» **EXERCISE DESCRIPTION**: Can you copy every line of the material below verbatim, omitting the pictures?

Start of DATASET EXTRACT

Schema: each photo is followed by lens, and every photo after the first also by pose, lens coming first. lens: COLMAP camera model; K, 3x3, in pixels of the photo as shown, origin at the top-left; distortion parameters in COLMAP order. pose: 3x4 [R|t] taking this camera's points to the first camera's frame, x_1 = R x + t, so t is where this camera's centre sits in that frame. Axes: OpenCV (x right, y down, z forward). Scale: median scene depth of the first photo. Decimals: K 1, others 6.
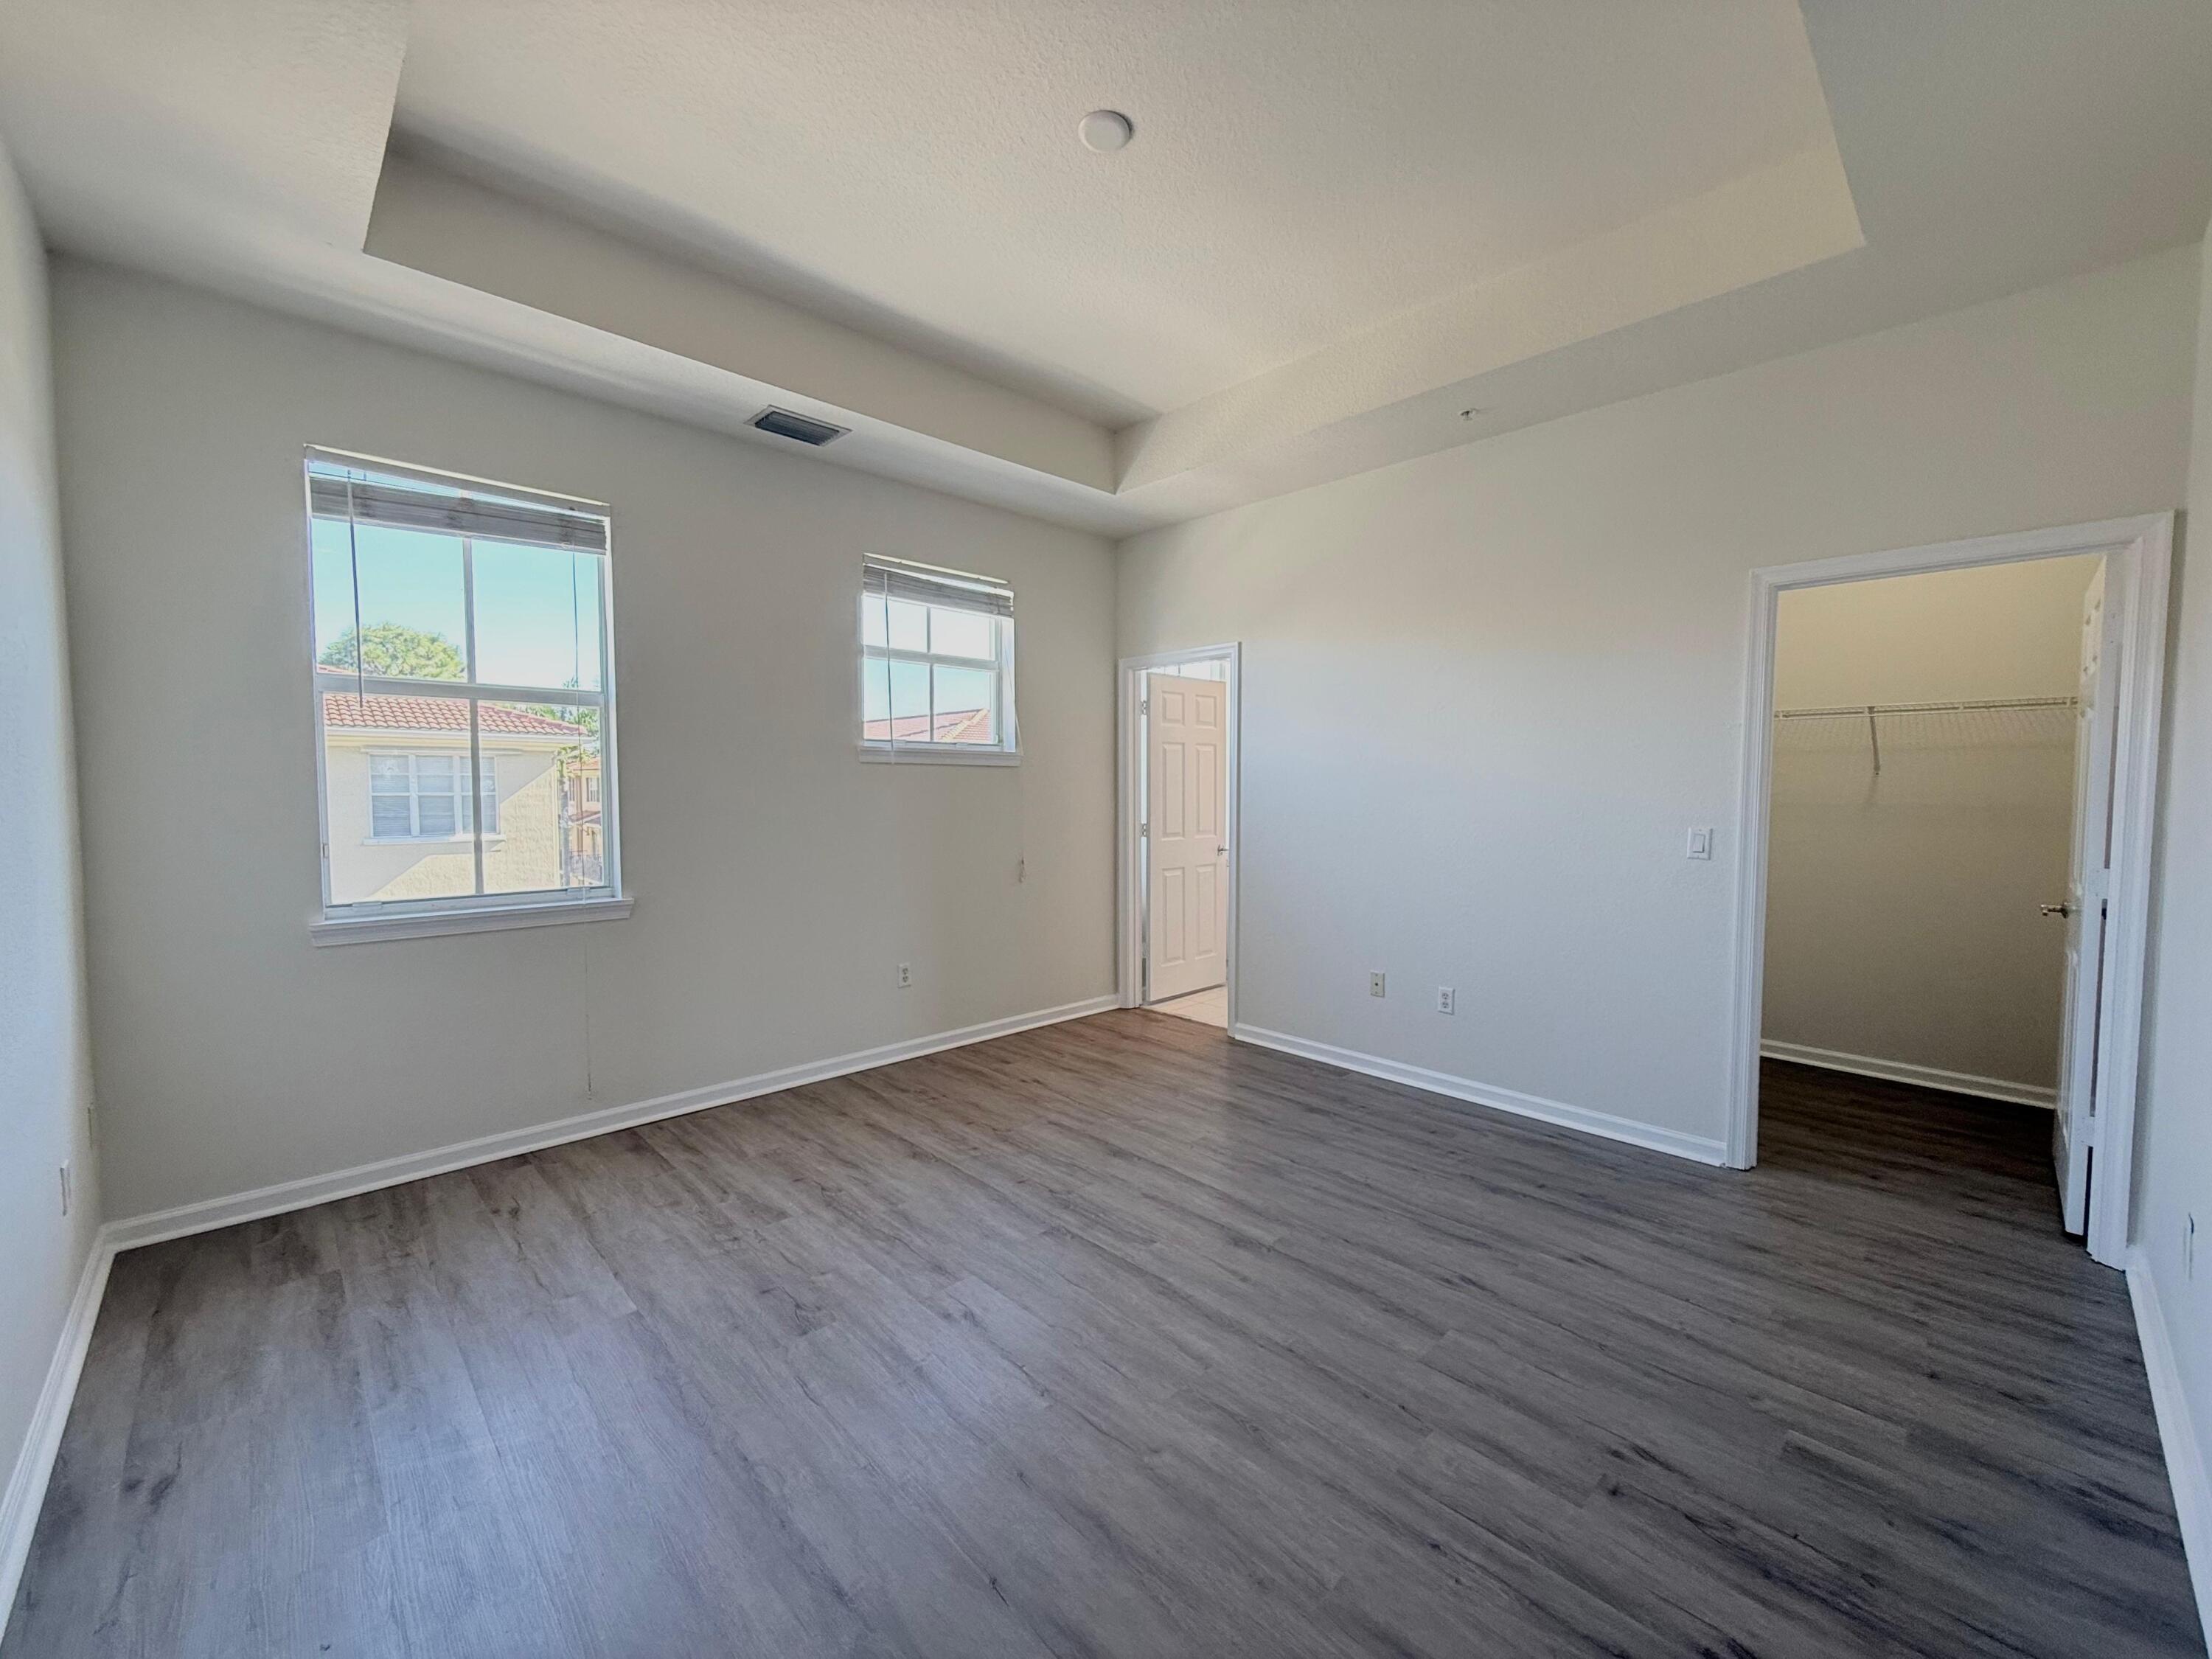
lens RADIAL K [[878.7, 0, 1106.0], [0, 878.7, 829.5], [0, 0, 1]] dist [-0.001008, 0.000150]
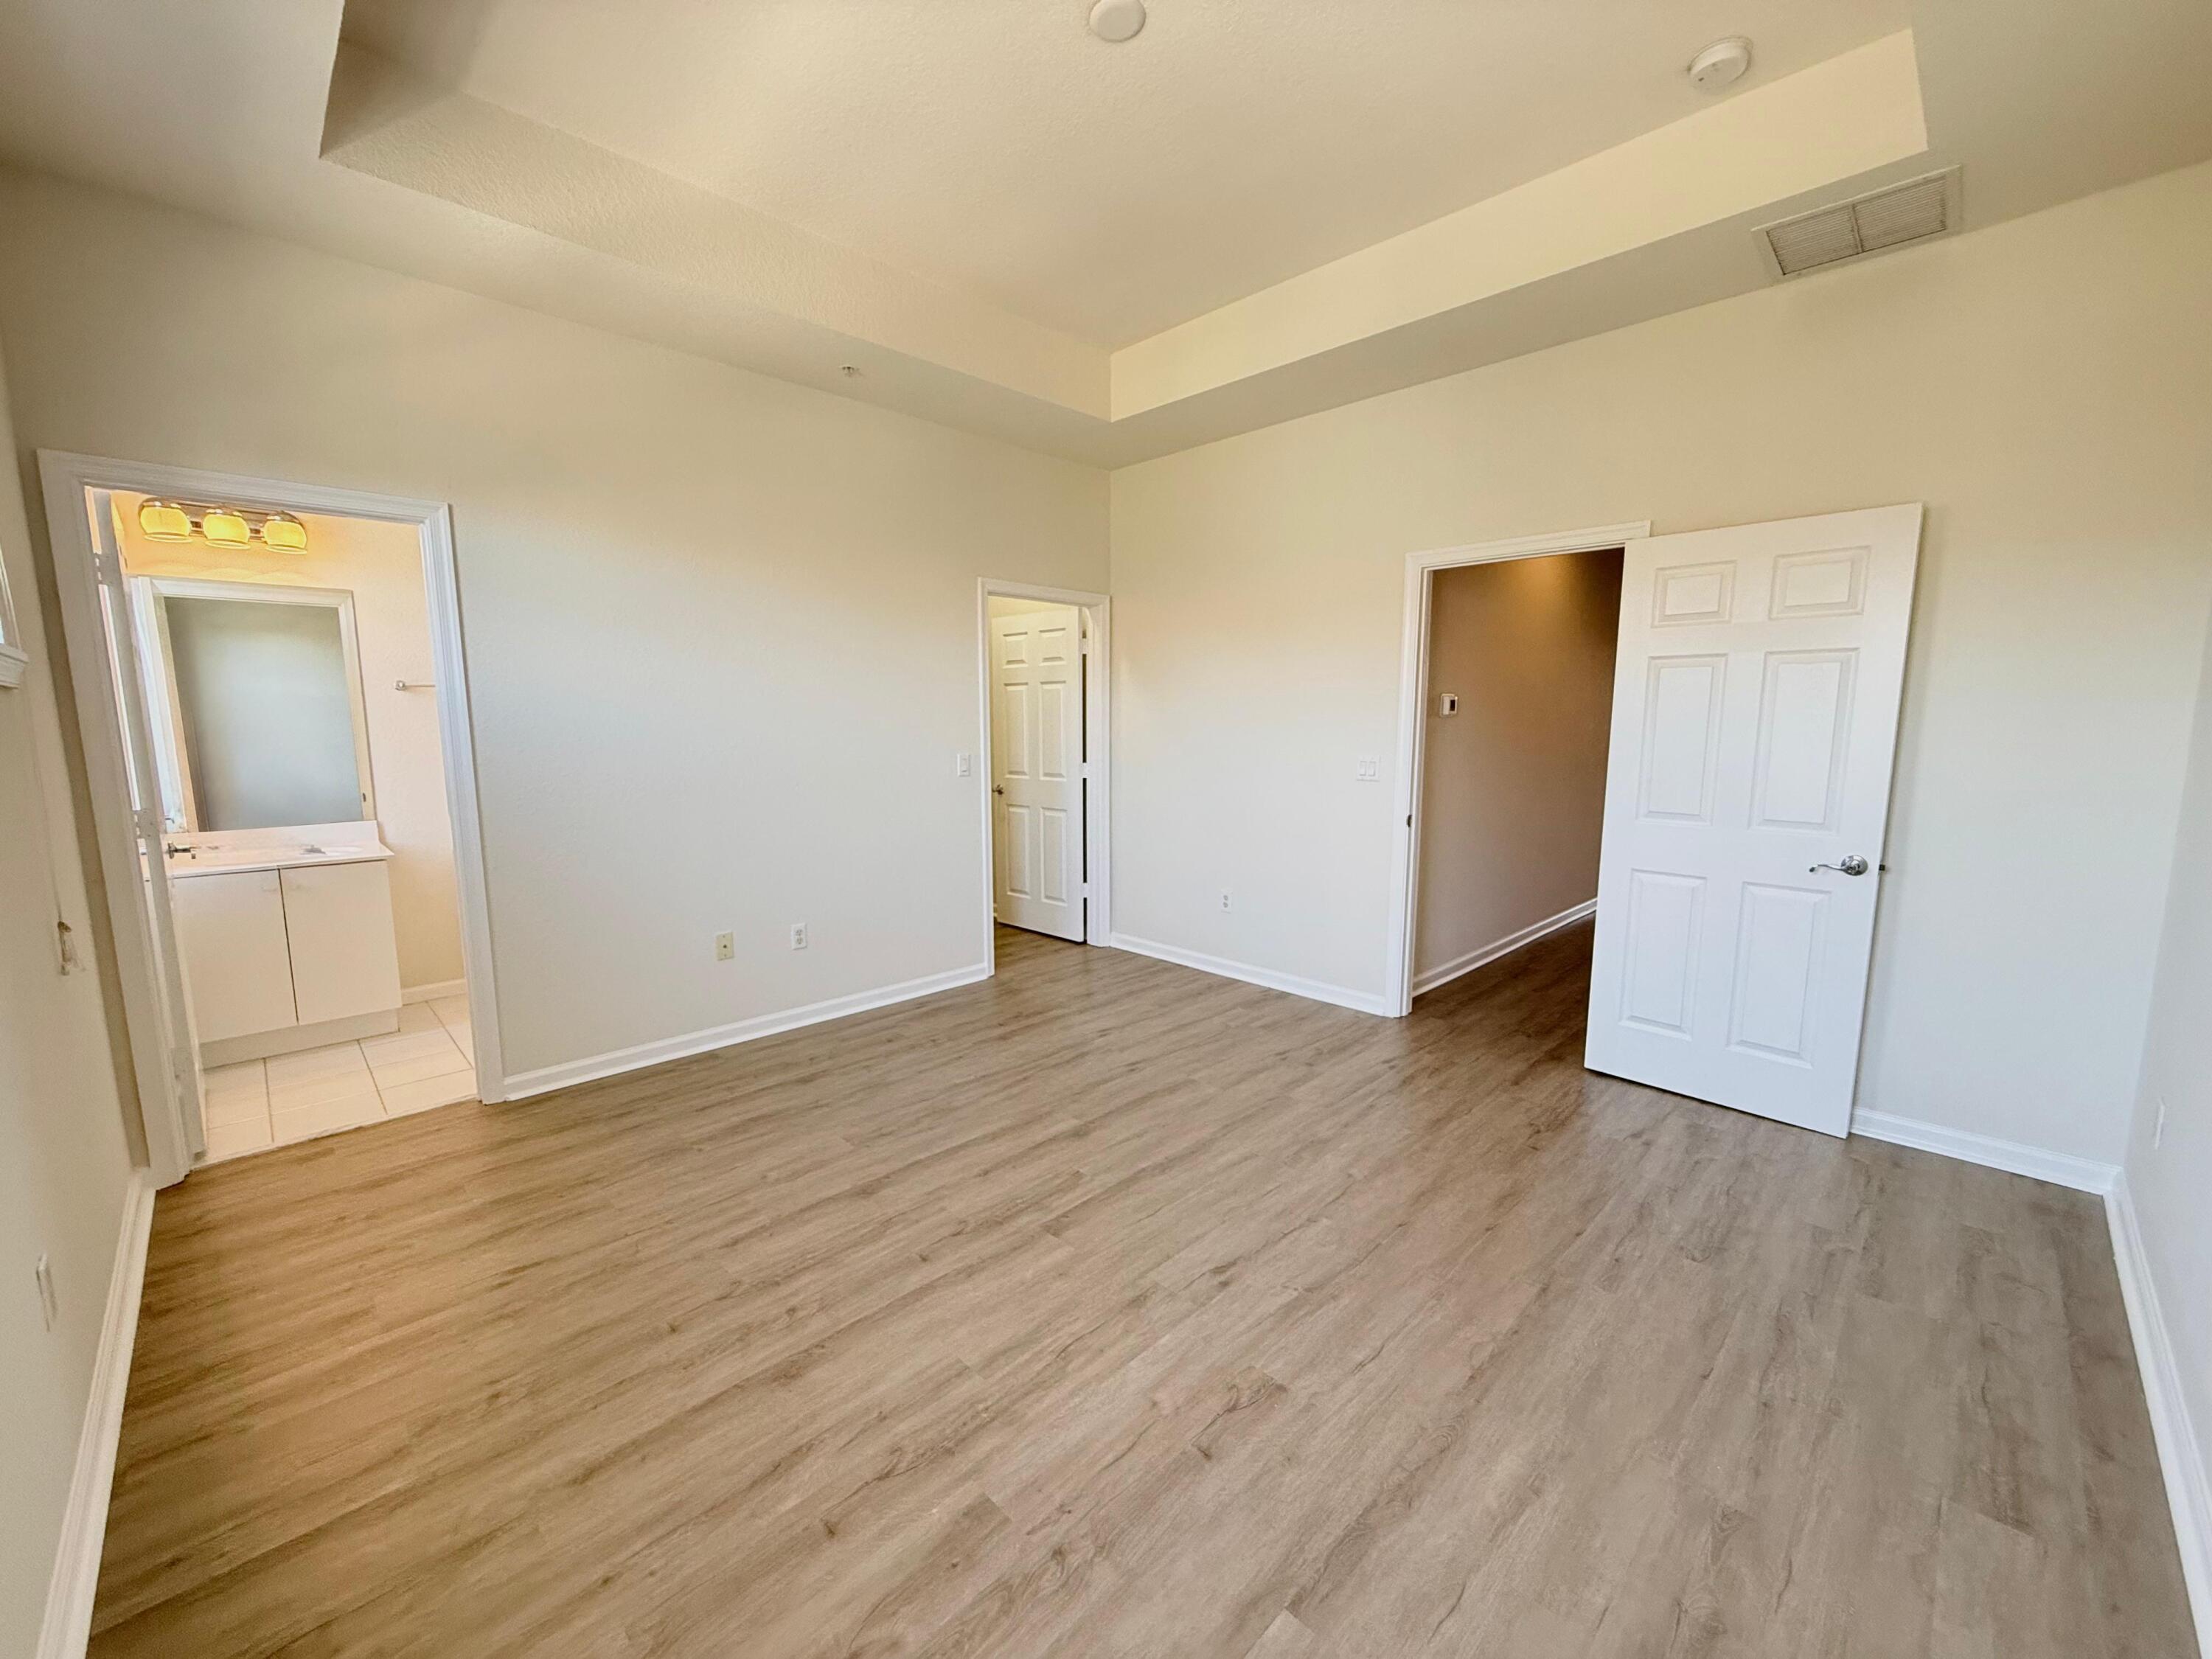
lens RADIAL K [[884.9, 0, 1102.0], [0, 884.9, 797.8], [0, 0, 1]] dist [-0.000739, 0.000124]
pose [[-0.011955, -0.090509, 0.995824, -0.829106], [0.053718, 0.994399, 0.091024, -0.055899], [-0.998485, 0.054582, -0.007026, 0.837356]]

End of DATASET EXTRACT

» **RESULT OF THIS TASK**:
Schema: each photo is followed by lens, and every photo after the first also by pose, lens coming first. lens: COLMAP camera model; K, 3x3, in pixels of the photo as shown, origin at the top-left; distortion parameters in COLMAP order. pose: 3x4 [R|t] taking this camera's points to the first camera's frame, x_1 = R x + t, so t is where this camera's centre sits in that frame. Axes: OpenCV (x right, y down, z forward). Scale: median scene depth of the first photo. Decimals: K 1, others 6.
lens RADIAL K [[878.7, 0, 1106.0], [0, 878.7, 829.5], [0, 0, 1]] dist [-0.001008, 0.000150]
lens RADIAL K [[884.9, 0, 1102.0], [0, 884.9, 797.8], [0, 0, 1]] dist [-0.000739, 0.000124]
pose [[-0.011955, -0.090509, 0.995824, -0.829106], [0.053718, 0.994399, 0.091024, -0.055899], [-0.998485, 0.054582, -0.007026, 0.837356]]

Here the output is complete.